For some years, the romantic reconstruction of Hindu India remained a literary phenomenon with few immediate political implications. But, following the viceroyalty of that paragon of the New Imperialism, Lord Curzon (1898-1905), it exploded into action and revealed its full political meaning. If India's identity lay in its own past and if that past pre-dated both Mughal and Briton, then an authentic Indian `nation' must be independent of both as well. The political movement which arose in reaction to Curzon's partition of Bengal made a definitive break with the imperial ideal in its several senses. Indian nationalists now looked to the ancient Hindu world for their inspiration, even introducing as the Indian National Congress' anthem a hymn which invoked the `glories' of Bengali Hindu resistance to the Mughals. And they redefined their future political trajectory to insist on the severance of ties with Britain.
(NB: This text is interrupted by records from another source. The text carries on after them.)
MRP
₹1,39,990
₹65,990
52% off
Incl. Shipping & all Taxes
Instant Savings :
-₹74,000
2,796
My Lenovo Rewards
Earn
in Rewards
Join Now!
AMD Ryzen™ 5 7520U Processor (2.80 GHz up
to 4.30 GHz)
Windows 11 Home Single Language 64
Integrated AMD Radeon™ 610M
The Swadeshi campaign of 1905-08 called for a boycott of British goods, the independent development of the Indian economy and a new programme of `rational' education and cultural regeneration.
The invocation of Indian tradition, undertaken by Lord Lytton, produced consequences unforeseen at the time but perhaps obvious in retrospect. It provoked the emergence of an Indian national identity which rejected incorporation with and subordination to the British Crown. The passage from `Queen' to `Queen-Empress' set the British monarchy in India on a path which by 1947 would see the King-Emperor George VI, albeit under rather different circumstances, passing into history alongside Bahadur Shah.